Esther Freud ist die Urenkelin Sigmund Freuds und Tochter des Malers Lucian Freud. Marrakesch war ihr erstes Werk, das sich autobiographisch wie auch die späteren Werke mit dem Verlust der Heimat beschäftigt. Freud ist innerhalb weniger Jahre zu einer der angesehensten Schriftstellerinnen ihrer Heimat Großbritannien aufgestiegen. Ihre Werke sind kritisch und berührend zugleich.

Marrakesch handelt von der jungen Julia, die mit ihren beiden kleinen Töchtern Bea (7) und der jüngeren Lucy (4) in den 70igern auf der Suche nach Liebe, Freiheit und Wahrheit nach von London nach Marrakesch reist. Sie ist auch auf der Flucht vor den Gefühlen, die sie immer noch für den Vater ihrer Kinder hegt, was sie sich jedoch nicht eingestehen will. Julia schlägt sich durch den marokkanischen Alltag, in dem sie Puppen näht, die sie aber kaum verkauft bekommt. Ständig hoffend, dass der Vater der Kinder einen Scheck sendet, damit sie Essen und das Nötigste kaufen kann, lebt sie von Tag zu Tag. Die kleine Lucy vermisst ihren Vater und hängt sehr an ihrer Mutter, während die etwas ältere Bea sich immer wieder neu von der Mutter distanziert, wütend auf den versagend Vater ist und früh „erwachsen“ wird und von der Mutter fordert, mit den anderen Kindern zur Schule gehen zu dürfen. Eines Tages lernen sie den Straßenkünstler Bilal kennen, in den sich Julia verliebt und mit dem sie sich auf eine Reise durch Marokko begibt. In ihrer Hingabe für das Land und Bilal verliert Julia zunehmend das Wohl ihrer Kinder aus den Augen. Erst als die junge Bea erkrankt und fast daran stirbt, da die Medikamente fast unerschwinglich sind, erwacht sie und überlegt, wie sie nach zwei Jahren aus dem einem Land von 1001 Nacht wieder zurück in die westliche Zivilisation findet und reist am Ende nach „Hause“.

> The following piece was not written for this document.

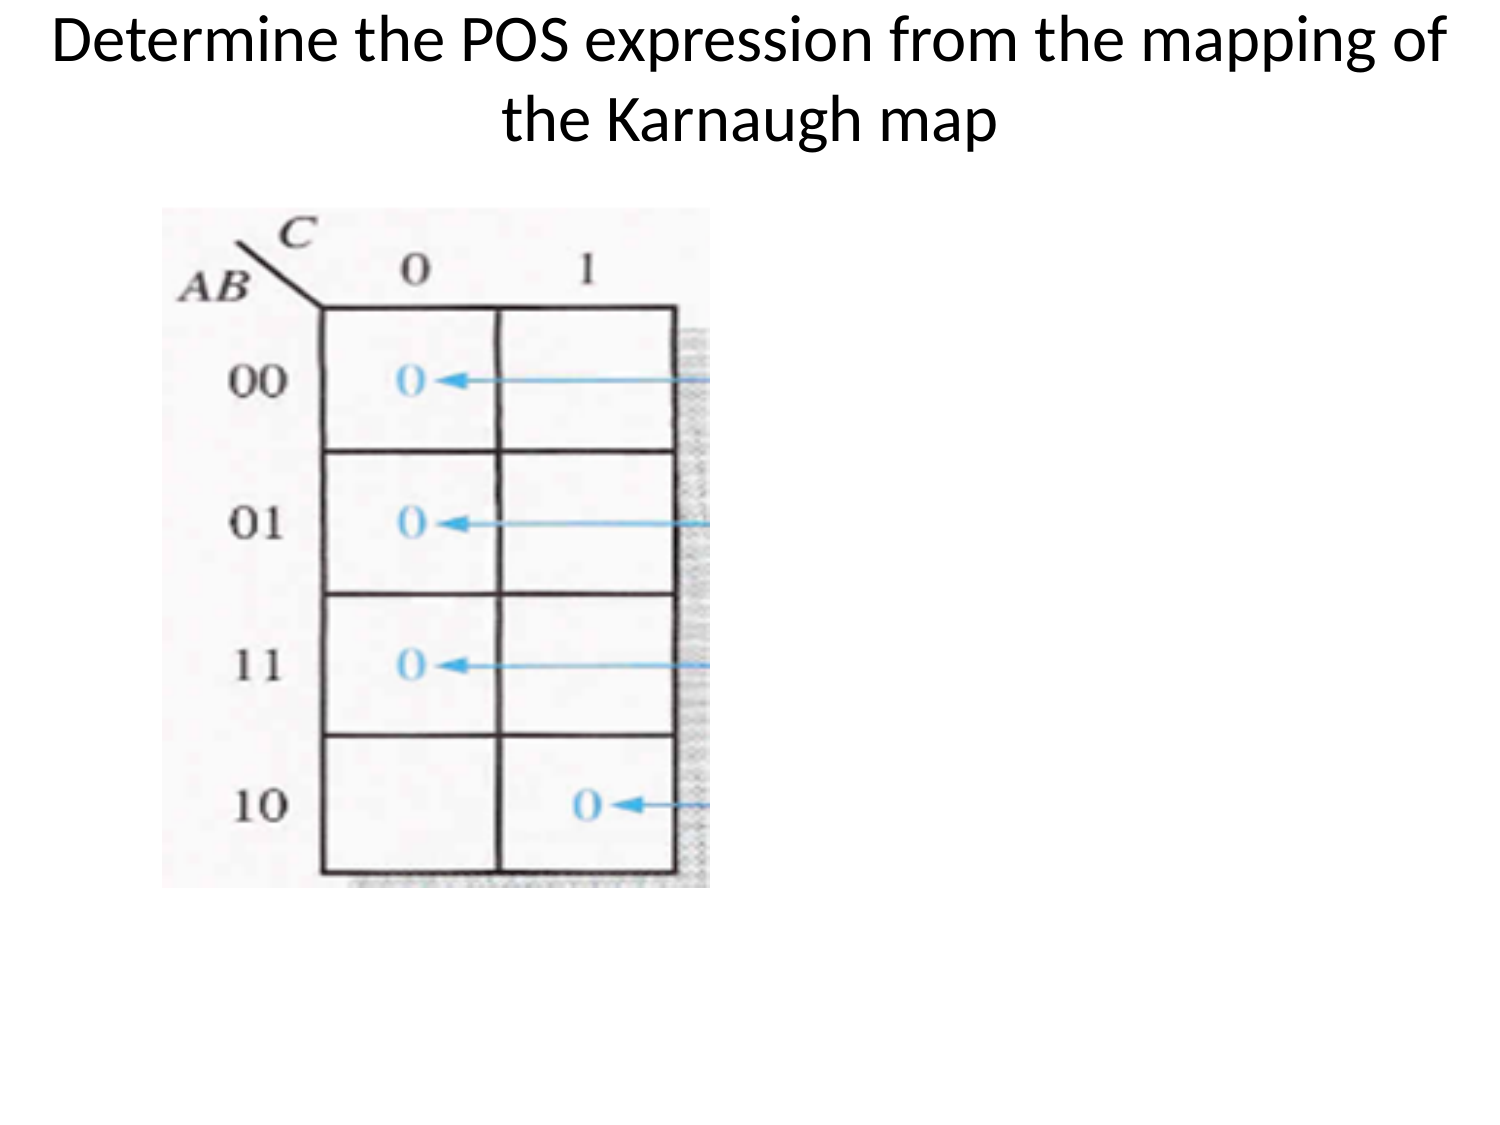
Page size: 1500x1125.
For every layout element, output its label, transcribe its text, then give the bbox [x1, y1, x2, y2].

picture [162, 187, 710, 888]
title Determine the POS expression from the mapping of the Karnaugh map [0, 24, 1500, 125]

Mich hat die Geschichte wahnsinnig bewegt, da ich sowieso eine große Affinität zu Marrakesch habe. Die Abende auf dem Dejmaa el Fna, der großen Dampfküche Marrakeschs haben mich schon immer in ihren Bann gezogen.
Sehr interessant fand ich aber auch, wie selbst zwei Generationen nach Sigmund Freud, seine Familie noch immer ihre Lebensgeschichte durch Narrative verarbeitet. Sehr beachtlich. Und es zeigt nur einmal mehr, welch große Erzähler aus der Familie Freud hervorgingen. Ich bin gespannt auf weitere Werke von Esther Freud.

Es gibt auch eine Literaturverfilmung mit Kate Winslet in der Hauptrolle.